Michael D. Zentner, George Pomeroy, Robert A. Bari, Giacomo G. M. Cojazzi, Eckhart Haas, Thomas Killeen, P. Peterson, Jeremy J. Whitlock, Edward F. Wonder
Nuclear Technology | Volume 179 | Number 1 | July 2012 | Pages 106-111
Technical Paper | Special Issue on Safeguards / Fuel Cycle and Management | doi.org/10.13182/NT12-A14071
Articles are hosted by Taylor and Francis Online.
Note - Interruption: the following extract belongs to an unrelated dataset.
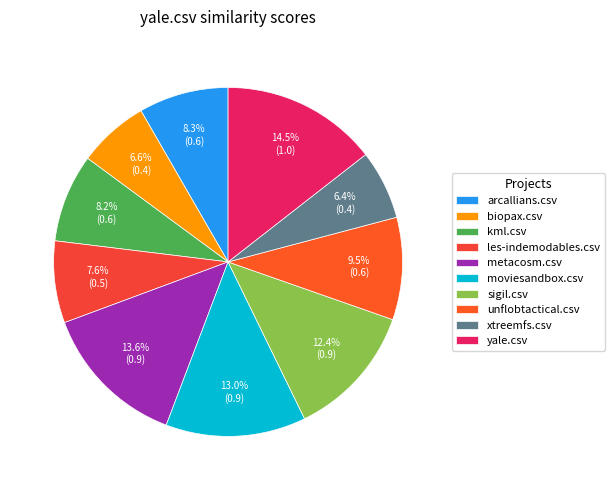

Is there any slice that represents more than half of the pie?

No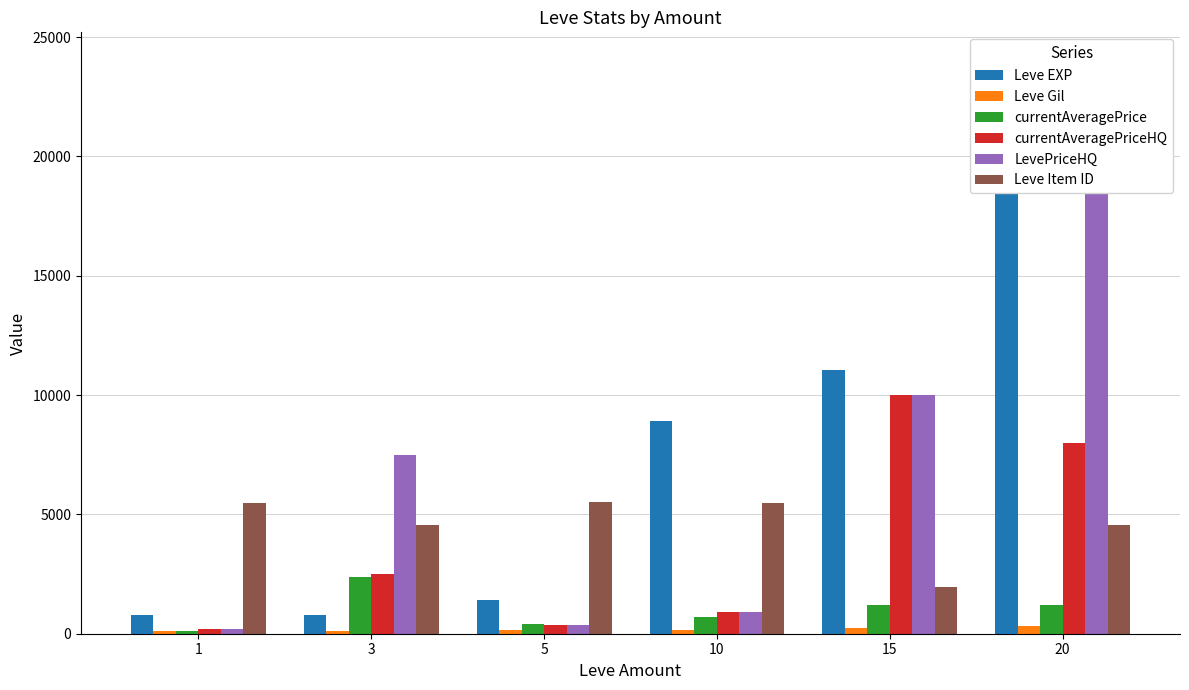

Is it true that currentAveragePrice equals 1553 at 3?

False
Proliferation resistance (PR) evaluations of nuclear energy systems provide a structured approach for assessing the value of both intrinsic and extrinsic barriers to proliferation. Ultimately, PR studies allow an evaluation of proposed safeguards, an identification of potential weaknesses or alternative safeguard approaches, and a basis for improving and enhancing safeguards. To facilitate understanding and sharing of results, PR evaluations should be carried out following a standardized approach that has international acceptance and that provides consistent results independent of the analysts carrying out the evaluation. Proliferation assessment methodologies such as those being developed under the Generation IV International Forum (GIF) and IAEA's International Project on Innovative Nuclear Reactors and Fuel Cycles (INPRO) provide the technical platforms for supporting overall evaluations, but their findings are unlikely to be directly used by decision makers. This situation arises because although all PR evaluation approaches develop valuable information about the proliferation resistance of a nuclear energy system, a significant effort is still required to make results of PR evaluations usable and understandable to decision makers. This paper identifies a reference set of decision makers and other users who could be informed by the results of PR assessments. Whether the INPRO, GIF, or another methodology is used, the need for useful information about the PR of their systems must be met. The paper examines the information needs of different classes of decision makers and presents ideas on how the results of the various PR studies can be interpreted and presented to them in a more usable, understandable fashion.